The High Court of T&T is essentially being asked to deliberate whether Article 8.2 of FIFA's statutes can be applied to the TTFA. It allows FIFA to disband the Executive bodies of member associations "under exceptional circumstances by the Council in consultation with the relevant confederation and replaced by a normalization committee."
However, according to the TTFA constitution, only article 38 speaks to the dismissal of a person or a member and specifies that dismissal can only be carried out at the General Meeting with the person in question being allowed to defend against any such motion.
Hock says, “It's not one or the other, definitely both apply but they apply in different contexts and for different reasons."
He adds that beyond the issue of whether or not FIFA’s intervention in the affairs of Trinidad and Tobago football was justified or not, the TTFA’s challenge can have a deeper interpretation as it relates to the umbrella body’s execution of power.

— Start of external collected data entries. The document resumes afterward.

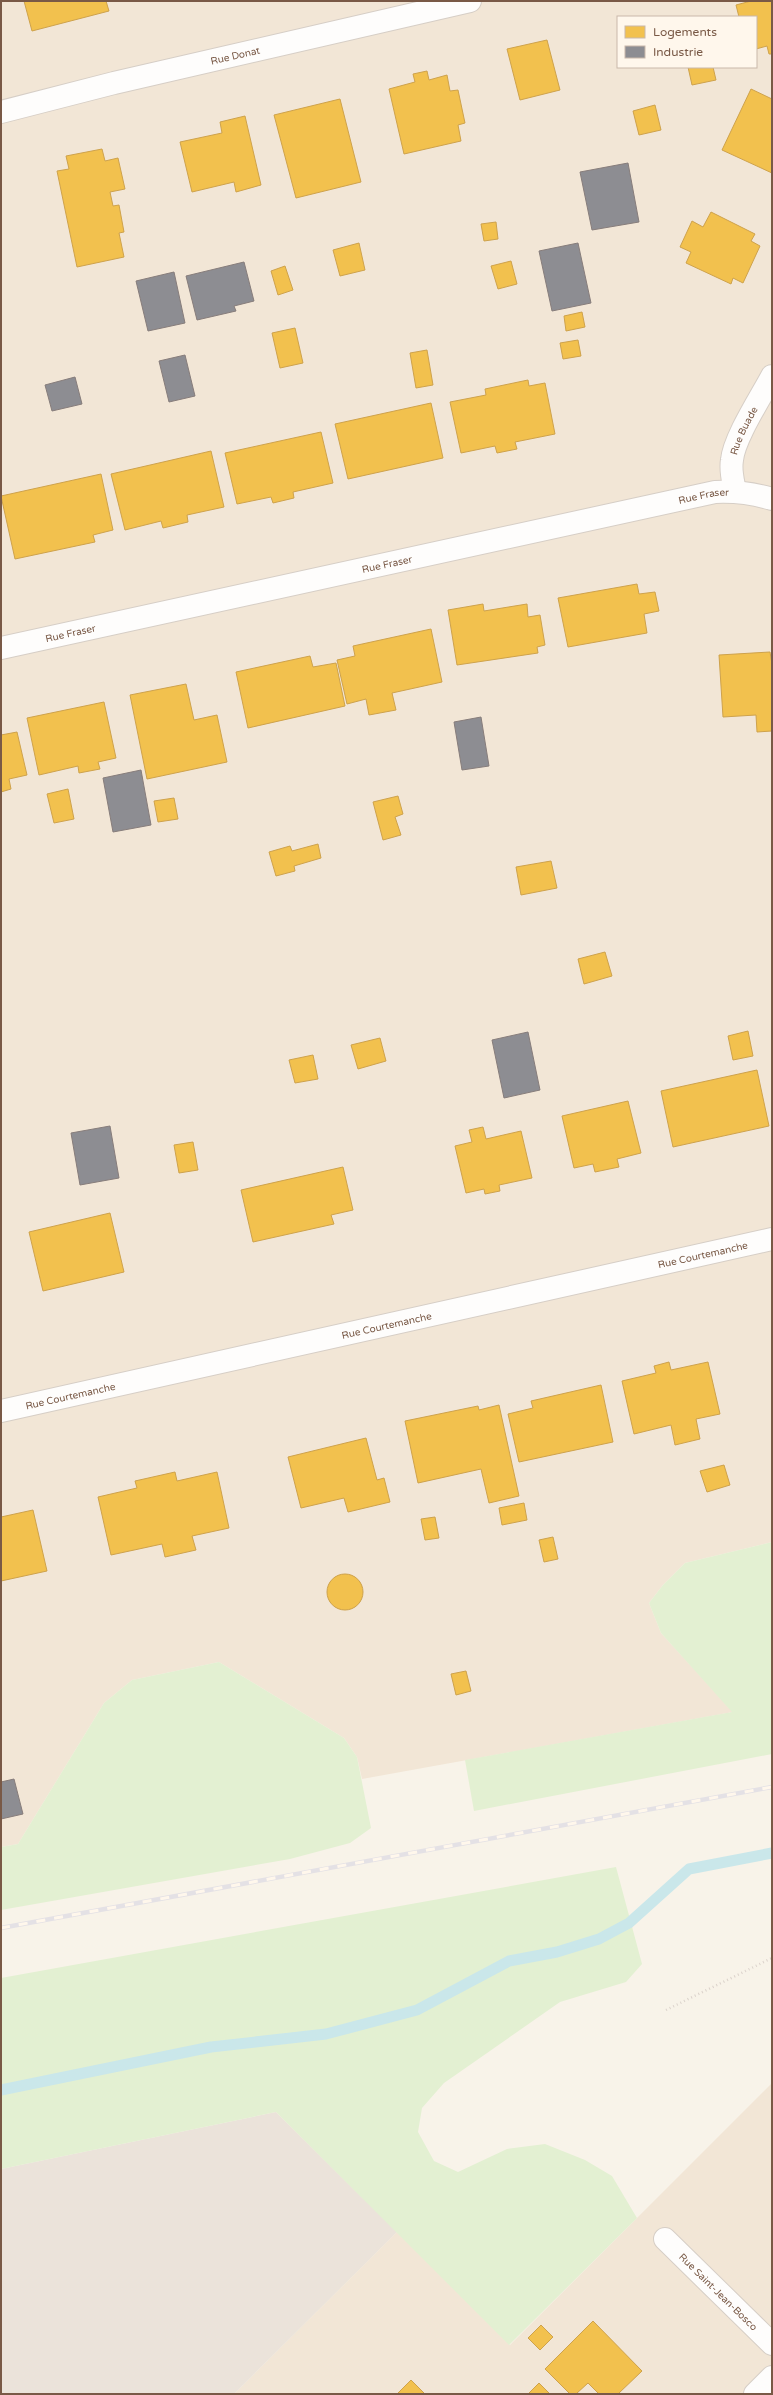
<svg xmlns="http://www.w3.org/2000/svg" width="773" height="2395" font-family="'Varela Round',sans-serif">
<rect width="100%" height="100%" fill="#f8f3e9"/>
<path fill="#f2e6d6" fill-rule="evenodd" d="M1 1H772V1542L685 1563 663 1585 649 1603 661 1633 733 1712 362 1779 357 1757 344 1738 219 1662 132 1680 104 1703 18 1844 1 1847ZM618 17H756V67H618Z
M772 2083V2394H234L397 2232 510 2345Z"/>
<path fill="#ebe3da" d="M276 2112 397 2232 234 2394H1V2169Z"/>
<path fill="#e3f0d2" d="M772 1542V1754L474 1811 465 1760 732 1712 661 1633 649 1603 663 1585 685 1563Z
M219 1662 344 1738 357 1757 371 1828 350 1843 290 1859 1 1910V1847L18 1844 104 1703 132 1680Z
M616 1867 642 1964 626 1982 560 2002 444 2083 422 2108 418 2132 434 2161 458 2172 507 2149 545 2144 585 2160 612 2176 637 2218 509 2345 276 2112 1 2169V1978Z"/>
<path fill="#f2c14e" stroke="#cea24c" d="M24 1H106L109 11 32 31Z
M751 1H772V54H769L767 46 756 49V17H739L736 5Z
M547 40 560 90 520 100 507 49Z
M688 67H713L716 80 692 85Z
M427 71 429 80 447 75 450 91 458 90 465 123 458 125 461 141 404 154 389 89 415 82 413 74Z
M751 89 772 99V173L722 150Z
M340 99 361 182 296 198 274 115Z
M655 105 661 130 639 135 633 111Z
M245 116 261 185 236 192 234 182 192 192 180 142 222 133 220 122Z
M102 149 105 161 118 158 125 189 110 192 113 206 119 205 124 232 119 233 124 257 77 267 57 171 69 169 66 156Z
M711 212 755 234 751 241 760 246 743 283 733 278 731 284 686 263 691 252 680 247 692 221 703 227Z
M496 222 498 239 484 241 481 224Z
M359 243 365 270 340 276 333 250Z
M511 261 517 284 498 289 491 266Z
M285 266 293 290 278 295 271 271Z
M582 312 585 327 566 331 564 316Z
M295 328 303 363 280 368 272 333Z
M578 340 581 356 563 359 560 343Z
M427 350 433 385 416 388 410 353Z
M528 380 529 386 545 383 555 434 515 442 517 449 497 453 495 446 461 453 450 402 486 395 485 389Z
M431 403 443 458 348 479 335 424Z
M321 432 333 483 293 492 294 498 273 503 271 497 237 504 225 453Z
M211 451 224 507 187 515 188 522 163 528 161 521 125 530 111 474Z
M101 474 113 530 93 535 95 542 15 559 1 496Z
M637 584 639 594 655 592 659 611 644 614 647 633 568 647 558 598Z
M483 604 484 611 527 604 528 617 540 615 545 645 537 647 538 653 457 665 448 610Z
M431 629 442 682 392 693 396 710 369 715 366 699 347 704 337 660 355 656 353 646Z
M770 652 772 664V731L757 732 756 715 723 717 719 655Z
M310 656 313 667 336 663 345 706 248 728 236 672Z
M186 684 194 720 217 715 227 762 147 779 130 695Z
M104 702 116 758 98 762 100 769 79 773 78 766 39 775 27 718Z
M17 732 27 775 9 779 11 789 1 792V735Z
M68 789 74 819 54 823 47 794Z
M398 796 403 814 395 817 401 835 383 840 373 802Z
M174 798 178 819 158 822 154 801Z
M318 844 321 858 294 866 295 871 276 876 269 852 290 846 292 851Z
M551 861 557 888 521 895 516 867Z
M605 952 612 976 584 984 578 959Z
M748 1031 753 1056 733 1060 728 1036Z
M380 1038 386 1061 358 1069 351 1045Z
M313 1055 318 1079 295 1083 289 1060Z
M757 1070 769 1126 673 1147 661 1091Z
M628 1101 641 1153 617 1159 619 1167 595 1172 593 1164 574 1168 562 1116Z
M483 1127 486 1139 521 1131 532 1178 499 1185 500 1191 485 1194 484 1189 466 1193 455 1146 472 1142 469 1130Z
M193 1142 198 1170 179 1173 174 1145Z
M343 1167 353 1210 331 1215 334 1224 253 1242 241 1190Z
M110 1213 124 1272 43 1291 29 1232Z
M669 1362 671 1370 708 1362 720 1414 696 1419 700 1439 675 1445 671 1425 634 1434 622 1381 656 1373 654 1366Z
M601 1385 613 1442 519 1462 508 1414 533 1408 531 1401Z
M499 1405 519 1496 489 1503 481 1469 418 1483 405 1421 478 1406 479 1410Z
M366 1438 377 1480 384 1478 390 1502 348 1512 344 1498 301 1508 288 1457Z
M724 1465 730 1485 707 1492 700 1471Z
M175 1472 177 1481 217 1472 229 1528 192 1536 196 1550 165 1557 162 1544 111 1555 98 1497 137 1488 135 1481Z
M524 1503 527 1520 502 1525 499 1508Z
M33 1510 47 1571 1 1581V1517Z
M435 1517 439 1538 425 1540 421 1519Z
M553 1537 558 1559 544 1562 539 1540Z
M327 1592a18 18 0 1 1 36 0a18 18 0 1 1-36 0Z
M466 1671 471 1691 456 1695 451 1674Z
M593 2321 642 2371 618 2394H599L588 2383 576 2394H570L545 2369Z
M541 2325 553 2337 540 2350 528 2338Z
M411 2380 425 2394H397Z
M539 2383 550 2394H528Z"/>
<path fill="#8d8d92" stroke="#877d7b" d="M628 163 639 222 592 230 580 172Z
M578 243 591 303 552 311 539 251Z
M244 262 254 301 234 306 236 311 197 320 186 276Z
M174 272 185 323 148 331 136 281Z
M185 355 195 396 169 402 159 361Z
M75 377 82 404 52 411 45 385Z
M481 717 489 766 462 770 454 722Z
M141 770 151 825 113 832 103 778Z
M528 1032 540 1090 504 1098 492 1040Z
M110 1126 119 1178 80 1185 71 1133Z
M14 1779 23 1814 1 1819V1782Z"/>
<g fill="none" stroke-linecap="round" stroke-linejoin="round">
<path stroke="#cae7ea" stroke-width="11" d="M1 2090 211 2047 326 2034 417 2010 509 1961 557 1952 599 1939 629 1923 689 1869 772 1853"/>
<defs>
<g id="minor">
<path id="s1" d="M1 112 114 83 470 1"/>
<path id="s2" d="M735 491C733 480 730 471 732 460 734 438 761 397 772 376"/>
<path id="s3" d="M1 648 715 492C736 491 752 493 772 499"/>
<path id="s4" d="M1 1411 772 1239"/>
<path id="s5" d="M665 2239 772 2344"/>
<path d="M755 2394 772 2377"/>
</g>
</defs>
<use href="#minor" stroke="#d6cec6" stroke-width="24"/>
<path stroke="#dbd2cb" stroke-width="2.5" stroke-dasharray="1 3" stroke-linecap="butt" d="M666 2010 772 1958"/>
<use href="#minor" stroke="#fefdfc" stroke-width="22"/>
<defs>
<path id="rail" d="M1 1928 772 1787"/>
</defs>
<use href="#rail" stroke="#e4e1e5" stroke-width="4.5"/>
<use href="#rail" stroke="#fff7ec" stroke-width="3" stroke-dasharray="9" stroke-linecap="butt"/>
</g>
<g text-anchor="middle" stroke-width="4" stroke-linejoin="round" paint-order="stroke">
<g font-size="10" fill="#795946" stroke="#fff7ec">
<text dy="4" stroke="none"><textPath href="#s1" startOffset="241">Rue Donat</textPath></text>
<text dy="4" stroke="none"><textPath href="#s2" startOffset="63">Rue Buade</textPath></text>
<text dy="4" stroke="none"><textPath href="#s3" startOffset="719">Rue Fraser</textPath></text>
<text dy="4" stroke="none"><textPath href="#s3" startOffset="395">Rue Fraser</textPath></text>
<text dy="4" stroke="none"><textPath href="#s3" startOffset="71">Rue Fraser</textPath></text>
<text dy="4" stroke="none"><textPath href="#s4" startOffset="719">Rue Courtemanche</textPath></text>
<text dy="4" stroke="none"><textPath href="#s4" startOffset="395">Rue Courtemanche</textPath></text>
<text dy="4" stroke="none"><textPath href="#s4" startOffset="71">Rue Courtemanche</textPath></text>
<text dy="4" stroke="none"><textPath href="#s5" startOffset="75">Rue Saint-Jean-Bosco</textPath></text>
</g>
</g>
<rect width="773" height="2395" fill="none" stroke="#795946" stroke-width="4"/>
<rect x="617" y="16" width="140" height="52" fill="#fff7ec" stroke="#c9b8aa"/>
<rect x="625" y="26" width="20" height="12" fill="#f2c14e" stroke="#c9b8aa"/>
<text x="653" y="36" font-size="12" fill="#795946">Logements</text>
<rect x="625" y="46" width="20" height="12" fill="#8d8d92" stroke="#c9b8aa"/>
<text x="653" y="56" font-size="12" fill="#795946">Industrie</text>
</svg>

Hock said, “FIFA is able to design specific rules that benefit actors within football. These are not some default employment rules for example. These are rules that fit the purpose. If a player goes to court and gets some temporary ban from going to work, playing – their career might be over. That’s why we need a swift dispute resolution system. So there are many advantages to this private order.”
“But generally, the rule is to leave these private orders alone if they are legitimate. They will probably do many good things. But what we need to discuss is 'When the state or public order should intervene? When should they step in and fix something? And why the public order should know better than the private order.'
FIFA has retained the services of Trinidad and Tobago based law firm of Dr. Claude Denbow SC and the matter will be brought up in the T&T High Court is expected to be heard on June 16, 2020. It has also refused to accept an olive branch extended by the United TTFA offering to take the matter to mediation.